Melbourne researchers have designed a computer-generated model that will allow clinicians to tailor effective therapies for individual patients with multidrug-resistant tuberculosis (MDRTB), and as a result, reduce drug resistance globally. This study was published in the American Journal of Respiratory and Critical Care Medicine.
The World Health Organization says TB is the leading cause of death globally from a single infectious agent – Mycobacterium tuberculosis – that typically affects the lungs, but can also infect other sites of the body. Multiple antibiotics are used to treat TB, however, treatment is long, and the emergence of drug-resistant bacteria is a considerable threat to global health.

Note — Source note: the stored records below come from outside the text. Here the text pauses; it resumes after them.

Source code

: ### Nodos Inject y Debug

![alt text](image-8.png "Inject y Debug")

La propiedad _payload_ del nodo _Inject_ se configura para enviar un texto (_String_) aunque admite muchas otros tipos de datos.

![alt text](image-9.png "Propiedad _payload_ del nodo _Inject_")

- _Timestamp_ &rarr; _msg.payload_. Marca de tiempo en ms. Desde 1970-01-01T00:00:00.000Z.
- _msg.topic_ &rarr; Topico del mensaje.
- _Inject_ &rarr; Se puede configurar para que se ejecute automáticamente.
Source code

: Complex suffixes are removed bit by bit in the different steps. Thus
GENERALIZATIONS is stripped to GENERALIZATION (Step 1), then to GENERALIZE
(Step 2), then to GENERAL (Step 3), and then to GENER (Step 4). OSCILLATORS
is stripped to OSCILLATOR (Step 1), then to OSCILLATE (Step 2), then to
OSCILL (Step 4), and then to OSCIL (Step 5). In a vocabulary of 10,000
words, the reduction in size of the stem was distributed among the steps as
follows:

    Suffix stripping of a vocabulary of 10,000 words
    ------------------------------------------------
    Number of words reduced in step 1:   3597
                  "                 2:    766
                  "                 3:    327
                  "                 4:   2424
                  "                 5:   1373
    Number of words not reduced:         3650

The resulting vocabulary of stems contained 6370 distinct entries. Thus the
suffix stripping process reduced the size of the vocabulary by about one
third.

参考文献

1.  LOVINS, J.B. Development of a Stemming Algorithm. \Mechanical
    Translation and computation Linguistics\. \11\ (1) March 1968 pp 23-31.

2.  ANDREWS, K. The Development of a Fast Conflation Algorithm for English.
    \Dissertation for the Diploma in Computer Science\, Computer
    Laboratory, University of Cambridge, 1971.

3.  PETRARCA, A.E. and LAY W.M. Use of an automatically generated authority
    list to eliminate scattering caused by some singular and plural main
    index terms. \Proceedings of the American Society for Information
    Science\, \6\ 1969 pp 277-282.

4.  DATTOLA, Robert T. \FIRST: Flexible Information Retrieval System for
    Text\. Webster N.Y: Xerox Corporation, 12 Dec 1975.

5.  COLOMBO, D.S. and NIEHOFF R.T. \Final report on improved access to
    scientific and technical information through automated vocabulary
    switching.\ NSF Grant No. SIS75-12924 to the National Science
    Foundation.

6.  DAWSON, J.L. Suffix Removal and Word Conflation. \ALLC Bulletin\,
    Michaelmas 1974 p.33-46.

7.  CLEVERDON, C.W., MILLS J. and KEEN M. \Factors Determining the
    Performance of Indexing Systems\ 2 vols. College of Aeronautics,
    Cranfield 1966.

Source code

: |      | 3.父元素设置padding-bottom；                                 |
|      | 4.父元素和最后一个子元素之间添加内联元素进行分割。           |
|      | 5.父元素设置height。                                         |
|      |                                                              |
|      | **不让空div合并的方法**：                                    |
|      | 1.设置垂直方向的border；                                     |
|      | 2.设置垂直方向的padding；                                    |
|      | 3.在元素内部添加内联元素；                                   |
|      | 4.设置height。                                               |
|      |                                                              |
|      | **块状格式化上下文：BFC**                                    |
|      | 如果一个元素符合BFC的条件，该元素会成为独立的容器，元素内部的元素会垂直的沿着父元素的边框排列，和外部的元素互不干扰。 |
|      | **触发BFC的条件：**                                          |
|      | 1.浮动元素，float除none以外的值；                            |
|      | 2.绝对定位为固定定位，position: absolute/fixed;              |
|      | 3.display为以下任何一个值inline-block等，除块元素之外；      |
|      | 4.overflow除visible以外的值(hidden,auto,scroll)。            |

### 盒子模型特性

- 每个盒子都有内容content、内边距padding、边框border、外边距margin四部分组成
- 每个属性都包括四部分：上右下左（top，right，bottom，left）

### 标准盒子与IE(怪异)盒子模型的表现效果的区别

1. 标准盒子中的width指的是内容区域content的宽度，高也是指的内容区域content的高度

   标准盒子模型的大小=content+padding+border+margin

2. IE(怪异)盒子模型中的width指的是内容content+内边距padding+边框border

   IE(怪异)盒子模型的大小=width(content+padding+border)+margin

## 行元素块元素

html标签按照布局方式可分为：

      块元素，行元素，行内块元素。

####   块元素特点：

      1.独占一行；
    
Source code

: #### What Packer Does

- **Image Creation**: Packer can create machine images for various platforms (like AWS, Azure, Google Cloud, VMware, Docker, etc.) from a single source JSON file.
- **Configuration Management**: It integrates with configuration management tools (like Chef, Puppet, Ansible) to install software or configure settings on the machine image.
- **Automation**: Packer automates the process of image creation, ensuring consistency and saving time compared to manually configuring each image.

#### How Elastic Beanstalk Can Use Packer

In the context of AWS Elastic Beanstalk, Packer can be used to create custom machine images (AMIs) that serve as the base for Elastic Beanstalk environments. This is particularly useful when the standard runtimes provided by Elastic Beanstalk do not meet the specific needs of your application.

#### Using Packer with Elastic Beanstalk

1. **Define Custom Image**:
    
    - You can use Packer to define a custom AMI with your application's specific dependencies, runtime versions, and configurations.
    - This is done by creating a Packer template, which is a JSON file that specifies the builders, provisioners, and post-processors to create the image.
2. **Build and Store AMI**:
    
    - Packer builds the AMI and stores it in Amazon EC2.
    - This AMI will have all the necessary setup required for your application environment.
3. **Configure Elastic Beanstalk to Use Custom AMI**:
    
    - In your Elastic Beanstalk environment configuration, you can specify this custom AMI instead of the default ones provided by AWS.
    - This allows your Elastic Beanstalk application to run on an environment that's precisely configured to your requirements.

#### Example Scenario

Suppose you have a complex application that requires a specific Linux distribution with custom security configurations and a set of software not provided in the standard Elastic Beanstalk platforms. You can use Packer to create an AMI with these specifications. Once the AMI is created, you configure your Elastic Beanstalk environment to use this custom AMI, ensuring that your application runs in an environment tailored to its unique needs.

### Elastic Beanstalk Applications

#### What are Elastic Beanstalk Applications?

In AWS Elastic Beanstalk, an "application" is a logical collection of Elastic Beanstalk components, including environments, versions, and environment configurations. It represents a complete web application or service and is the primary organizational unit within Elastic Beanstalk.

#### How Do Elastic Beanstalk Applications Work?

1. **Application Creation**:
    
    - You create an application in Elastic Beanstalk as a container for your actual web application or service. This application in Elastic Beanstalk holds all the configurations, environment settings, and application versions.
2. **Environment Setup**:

Researchers from The Peter Doherty Institute for Infection and Immunity (Doherty Institute) and the University of Melbourne's Bio21 Molecular Science and Biotechnology Institute (Bio21) used cutting-edge genome sequencing technology to identify an MDRTB mutation in a particular patient.
(3-D) computational approach
Armed with this information, University of Melbourne Ph.D. student Malancha Karmakar developed a three-dimensional (3-D) computational approach to determine that a drug being used to treat the patient called pyrazinamide was ineffective due to the mutation.
Rather than waiting two years (the standard treatment time for MDRTB) for the patient to complete treatment with pyrazinamide only to rule it redundant, they were able to replace it with a different drug immediately.
Study co-author and Medical Director of the Victorian Tuberculosis Program at the Doherty Institute, Associate Professor Justin Denholm, said the new tool was a game-changer. Whereas in the past it could take decades to identify the effectiveness of a TB drug, it could soon be a matter of hours.
"Right now, to use genetic tests to reliably predict whether a drug will be effective, someone needs to have been treated with a drug, failed that therapy and to be found to have a gene mutation," Associate Professor Denholm said. "Then you need enough people around the world to have that pattern to inform what treatment you prescribe for that particular mutation. It can take years."
Co-author and University of Melbourne Professor David Ascher from Bio21 said by understanding how mutations work within 3-D space; the team could identify likely resistant mutations that have never arisen before.
"This is a huge boost to drug-resistant TB programs, which globally have to take a 'best guess' approach, where they give the same, standardized therapy to people with MDRTB, with little capacity to adjust that in real-time," Professor Ascher said.
Researchers say once the tool is fully developed it will be available through the web, meaning clinicians around the world could enter the resistance mutations into the system to determine effective treatment regimens for their patients.